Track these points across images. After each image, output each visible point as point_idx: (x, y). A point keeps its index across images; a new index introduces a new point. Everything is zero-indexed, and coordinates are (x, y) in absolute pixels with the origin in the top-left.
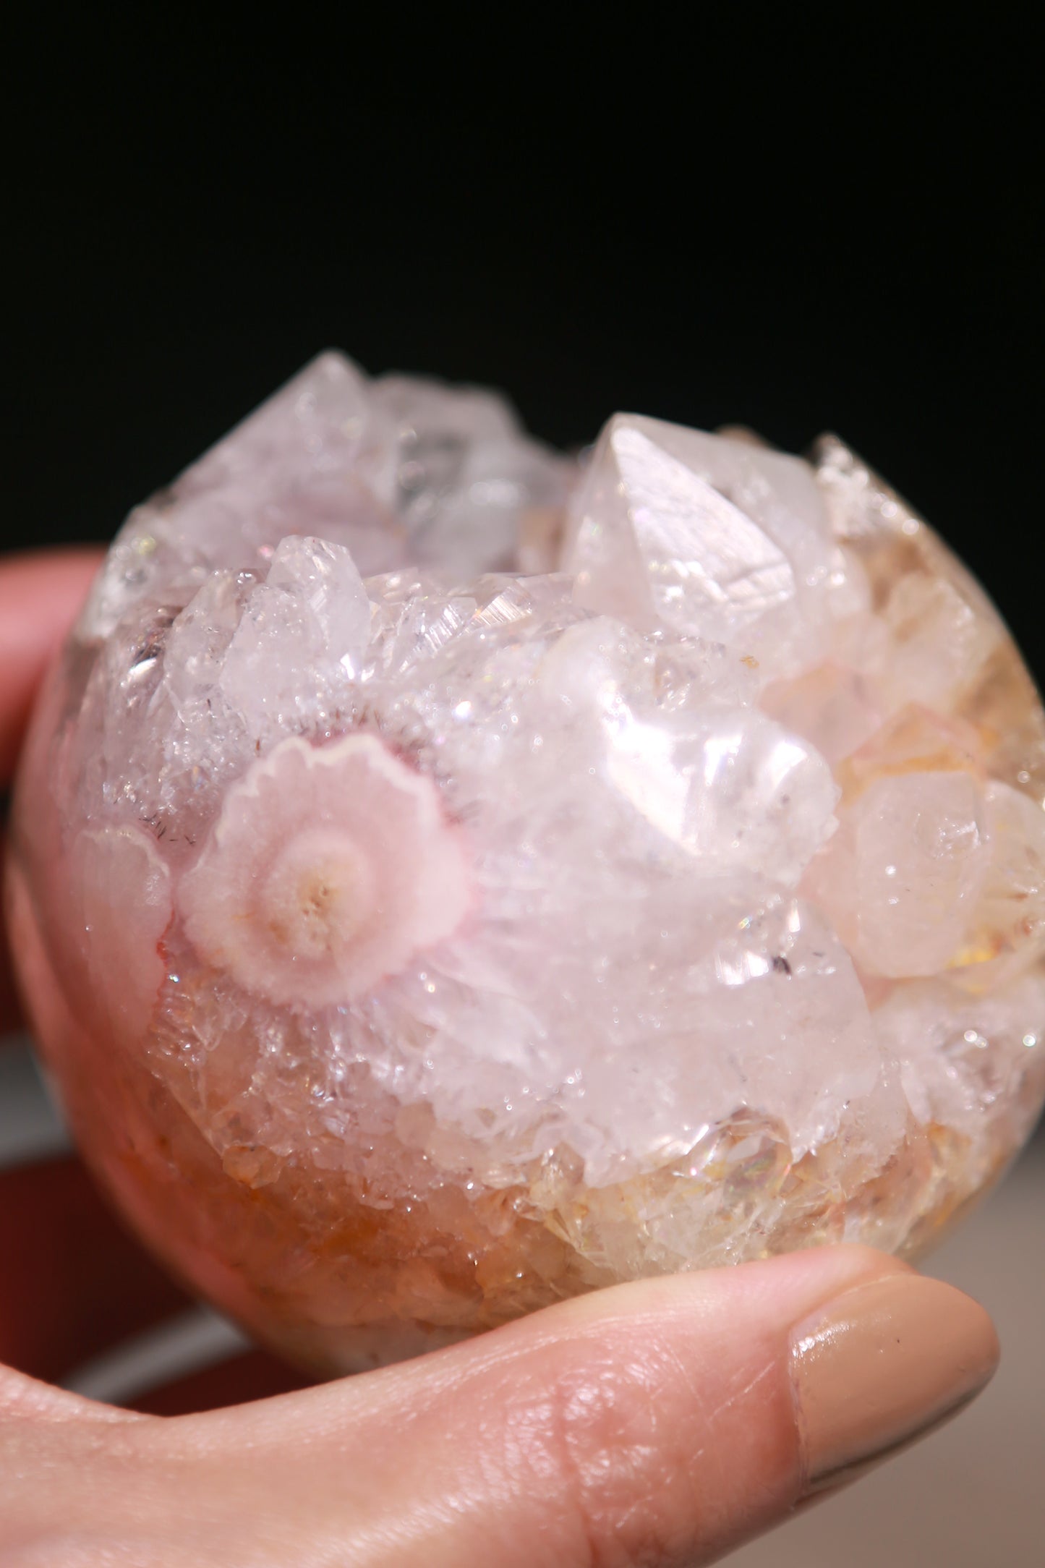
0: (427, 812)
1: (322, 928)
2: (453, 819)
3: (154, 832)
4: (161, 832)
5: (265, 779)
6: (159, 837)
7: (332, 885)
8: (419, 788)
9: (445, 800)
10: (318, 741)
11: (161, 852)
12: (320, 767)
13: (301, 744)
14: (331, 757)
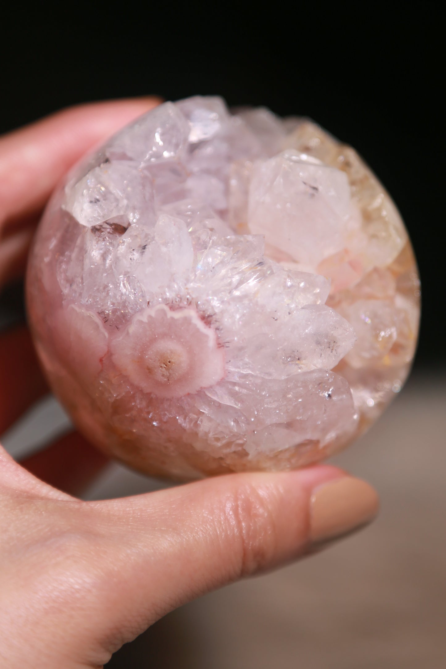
0: (211, 343)
1: (166, 373)
2: (220, 345)
3: (103, 320)
4: (106, 320)
5: (150, 317)
6: (105, 322)
7: (173, 361)
8: (210, 333)
9: (218, 338)
10: (172, 308)
11: (105, 327)
12: (172, 318)
13: (166, 308)
14: (177, 315)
━━━━
**Task item**. Could you express every line of the records above as a Markdown table with the columns "Number" and "Entry", where "Number" counts the rows and "Entry" holds the line, skipping blank lines and leaving the pictures out?

**Result below**.
| Number | Entry |
|---|---|
| 1 | Track these points across images. After each image, output each visible point as point_idx: (x, y). A point keeps its index across images; a new index introduces a new point. Everything is zero-indexed, and coordinates are (x, y) in absolute pixels with the origin in the top-left. |
| 2 | 0: (427, 812) |
| 3 | 1: (322, 928) |
| 4 | 2: (453, 819) |
| 5 | 3: (154, 832) |
| 6 | 4: (161, 832) |
| 7 | 5: (265, 779) |
| 8 | 6: (159, 837) |
| 9 | 7: (332, 885) |
| 10 | 8: (419, 788) |
| 11 | 9: (445, 800) |
| 12 | 10: (318, 741) |
| 13 | 11: (161, 852) |
| 14 | 12: (320, 767) |
| 15 | 13: (301, 744) |
| 16 | 14: (331, 757) |
| 17 | 0: (211, 343) |
| 18 | 1: (166, 373) |
| 19 | 2: (220, 345) |
| 20 | 3: (103, 320) |
| 21 | 4: (106, 320) |
| 22 | 5: (150, 317) |
| 23 | 6: (105, 322) |
| 24 | 7: (173, 361) |
| 25 | 8: (210, 333) |
| 26 | 9: (218, 338) |
| 27 | 10: (172, 308) |
| 28 | 11: (105, 327) |
| 29 | 12: (172, 318) |
| 30 | 13: (166, 308) |
| 31 | 14: (177, 315) |